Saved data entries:
=== Begin Enclosure ===

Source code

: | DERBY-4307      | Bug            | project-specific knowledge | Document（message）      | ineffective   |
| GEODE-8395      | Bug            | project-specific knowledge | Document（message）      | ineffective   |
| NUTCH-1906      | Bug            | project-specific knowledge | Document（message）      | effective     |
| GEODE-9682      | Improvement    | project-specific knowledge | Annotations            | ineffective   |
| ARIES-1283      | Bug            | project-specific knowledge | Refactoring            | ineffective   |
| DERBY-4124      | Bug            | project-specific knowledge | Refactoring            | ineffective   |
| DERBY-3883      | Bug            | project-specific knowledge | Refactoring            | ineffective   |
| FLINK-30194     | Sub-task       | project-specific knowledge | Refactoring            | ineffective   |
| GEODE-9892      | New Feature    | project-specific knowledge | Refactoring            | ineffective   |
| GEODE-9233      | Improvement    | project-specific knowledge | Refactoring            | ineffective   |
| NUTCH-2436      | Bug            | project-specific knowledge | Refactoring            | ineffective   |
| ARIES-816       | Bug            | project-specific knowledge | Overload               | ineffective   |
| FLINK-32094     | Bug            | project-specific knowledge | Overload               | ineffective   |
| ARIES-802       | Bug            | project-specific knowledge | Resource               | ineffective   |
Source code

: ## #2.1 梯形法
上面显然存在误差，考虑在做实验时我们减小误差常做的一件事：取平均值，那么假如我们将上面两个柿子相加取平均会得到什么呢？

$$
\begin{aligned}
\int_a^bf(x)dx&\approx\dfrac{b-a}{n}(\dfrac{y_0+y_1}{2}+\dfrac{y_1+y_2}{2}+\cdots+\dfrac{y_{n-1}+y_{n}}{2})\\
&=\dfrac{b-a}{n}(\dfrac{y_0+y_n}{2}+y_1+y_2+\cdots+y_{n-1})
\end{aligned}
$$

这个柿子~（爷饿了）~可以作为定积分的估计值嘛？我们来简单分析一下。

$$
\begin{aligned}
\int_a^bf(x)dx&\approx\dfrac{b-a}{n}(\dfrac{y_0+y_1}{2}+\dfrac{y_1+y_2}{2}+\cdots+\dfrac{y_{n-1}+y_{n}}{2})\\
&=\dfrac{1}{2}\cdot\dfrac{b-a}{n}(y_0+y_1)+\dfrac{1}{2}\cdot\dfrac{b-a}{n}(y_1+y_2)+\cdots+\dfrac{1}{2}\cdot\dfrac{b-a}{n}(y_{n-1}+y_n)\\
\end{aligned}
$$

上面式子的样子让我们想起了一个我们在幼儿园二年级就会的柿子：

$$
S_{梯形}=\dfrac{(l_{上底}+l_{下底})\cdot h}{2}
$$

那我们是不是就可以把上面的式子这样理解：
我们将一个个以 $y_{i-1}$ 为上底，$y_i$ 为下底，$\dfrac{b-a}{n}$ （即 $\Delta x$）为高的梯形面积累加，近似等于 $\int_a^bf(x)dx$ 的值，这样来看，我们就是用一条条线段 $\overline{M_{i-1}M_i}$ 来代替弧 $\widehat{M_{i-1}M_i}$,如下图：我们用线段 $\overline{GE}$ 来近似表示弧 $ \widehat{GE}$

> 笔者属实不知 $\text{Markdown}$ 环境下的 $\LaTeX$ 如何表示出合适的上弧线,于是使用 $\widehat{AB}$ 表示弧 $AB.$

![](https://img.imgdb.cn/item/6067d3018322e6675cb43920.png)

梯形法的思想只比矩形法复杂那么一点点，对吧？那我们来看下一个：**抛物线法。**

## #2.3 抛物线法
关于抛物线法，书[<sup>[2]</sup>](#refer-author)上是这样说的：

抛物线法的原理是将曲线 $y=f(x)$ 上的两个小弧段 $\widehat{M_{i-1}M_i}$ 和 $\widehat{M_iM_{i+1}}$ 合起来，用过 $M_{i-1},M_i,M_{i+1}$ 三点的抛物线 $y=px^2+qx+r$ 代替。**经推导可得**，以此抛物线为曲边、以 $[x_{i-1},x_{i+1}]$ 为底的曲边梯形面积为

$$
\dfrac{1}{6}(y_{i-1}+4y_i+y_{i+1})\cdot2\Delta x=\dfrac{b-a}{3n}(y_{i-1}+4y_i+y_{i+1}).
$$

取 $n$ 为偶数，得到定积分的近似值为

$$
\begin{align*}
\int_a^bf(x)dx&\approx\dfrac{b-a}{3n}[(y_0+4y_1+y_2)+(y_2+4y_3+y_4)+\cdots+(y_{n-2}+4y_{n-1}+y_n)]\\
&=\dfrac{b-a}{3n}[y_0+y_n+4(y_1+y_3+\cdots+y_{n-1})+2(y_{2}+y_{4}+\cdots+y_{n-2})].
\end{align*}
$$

=== End Enclosure ===

HOW TO COMPLETE THIS TASK
Give the data back exactly as it stands.

ANSWER TO THIS PROBLEM
Source code

: | DERBY-4307      | Bug            | project-specific knowledge | Document（message）      | ineffective   |
| GEODE-8395      | Bug            | project-specific knowledge | Document（message）      | ineffective   |
| NUTCH-1906      | Bug            | project-specific knowledge | Document（message）      | effective     |
| GEODE-9682      | Improvement    | project-specific knowledge | Annotations            | ineffective   |
| ARIES-1283      | Bug            | project-specific knowledge | Refactoring            | ineffective   |
| DERBY-4124      | Bug            | project-specific knowledge | Refactoring            | ineffective   |
| DERBY-3883      | Bug            | project-specific knowledge | Refactoring            | ineffective   |
| FLINK-30194     | Sub-task       | project-specific knowledge | Refactoring            | ineffective   |
| GEODE-9892      | New Feature    | project-specific knowledge | Refactoring            | ineffective   |
| GEODE-9233      | Improvement    | project-specific knowledge | Refactoring            | ineffective   |
| NUTCH-2436      | Bug            | project-specific knowledge | Refactoring            | ineffective   |
| ARIES-816       | Bug            | project-specific knowledge | Overload               | ineffective   |
| FLINK-32094     | Bug            | project-specific knowledge | Overload               | ineffective   |
| ARIES-802       | Bug            | project-specific knowledge | Resource               | ineffective   |
Source code

: ## #2.1 梯形法
上面显然存在误差，考虑在做实验时我们减小误差常做的一件事：取平均值，那么假如我们将上面两个柿子相加取平均会得到什么呢？

$$
\begin{aligned}
\int_a^bf(x)dx&\approx\dfrac{b-a}{n}(\dfrac{y_0+y_1}{2}+\dfrac{y_1+y_2}{2}+\cdots+\dfrac{y_{n-1}+y_{n}}{2})\\
&=\dfrac{b-a}{n}(\dfrac{y_0+y_n}{2}+y_1+y_2+\cdots+y_{n-1})
\end{aligned}
$$

这个柿子~（爷饿了）~可以作为定积分的估计值嘛？我们来简单分析一下。

$$
\begin{aligned}
\int_a^bf(x)dx&\approx\dfrac{b-a}{n}(\dfrac{y_0+y_1}{2}+\dfrac{y_1+y_2}{2}+\cdots+\dfrac{y_{n-1}+y_{n}}{2})\\
&=\dfrac{1}{2}\cdot\dfrac{b-a}{n}(y_0+y_1)+\dfrac{1}{2}\cdot\dfrac{b-a}{n}(y_1+y_2)+\cdots+\dfrac{1}{2}\cdot\dfrac{b-a}{n}(y_{n-1}+y_n)\\
\end{aligned}
$$

上面式子的样子让我们想起了一个我们在幼儿园二年级就会的柿子：

$$
S_{梯形}=\dfrac{(l_{上底}+l_{下底})\cdot h}{2}
$$

那我们是不是就可以把上面的式子这样理解：
我们将一个个以 $y_{i-1}$ 为上底，$y_i$ 为下底，$\dfrac{b-a}{n}$ （即 $\Delta x$）为高的梯形面积累加，近似等于 $\int_a^bf(x)dx$ 的值，这样来看，我们就是用一条条线段 $\overline{M_{i-1}M_i}$ 来代替弧 $\widehat{M_{i-1}M_i}$,如下图：我们用线段 $\overline{GE}$ 来近似表示弧 $ \widehat{GE}$

> 笔者属实不知 $\text{Markdown}$ 环境下的 $\LaTeX$ 如何表示出合适的上弧线,于是使用 $\widehat{AB}$ 表示弧 $AB.$

![](https://img.imgdb.cn/item/6067d3018322e6675cb43920.png)

梯形法的思想只比矩形法复杂那么一点点，对吧？那我们来看下一个：**抛物线法。**

## #2.3 抛物线法
关于抛物线法，书[<sup>[2]</sup>](#refer-author)上是这样说的：

抛物线法的原理是将曲线 $y=f(x)$ 上的两个小弧段 $\widehat{M_{i-1}M_i}$ 和 $\widehat{M_iM_{i+1}}$ 合起来，用过 $M_{i-1},M_i,M_{i+1}$ 三点的抛物线 $y=px^2+qx+r$ 代替。**经推导可得**，以此抛物线为曲边、以 $[x_{i-1},x_{i+1}]$ 为底的曲边梯形面积为

$$
\dfrac{1}{6}(y_{i-1}+4y_i+y_{i+1})\cdot2\Delta x=\dfrac{b-a}{3n}(y_{i-1}+4y_i+y_{i+1}).
$$

取 $n$ 为偶数，得到定积分的近似值为

$$
\begin{align*}
\int_a^bf(x)dx&\approx\dfrac{b-a}{3n}[(y_0+4y_1+y_2)+(y_2+4y_3+y_4)+\cdots+(y_{n-2}+4y_{n-1}+y_n)]\\
&=\dfrac{b-a}{3n}[y_0+y_n+4(y_1+y_3+\cdots+y_{n-1})+2(y_{2}+y_{4}+\cdots+y_{n-2})].
\end{align*}
$$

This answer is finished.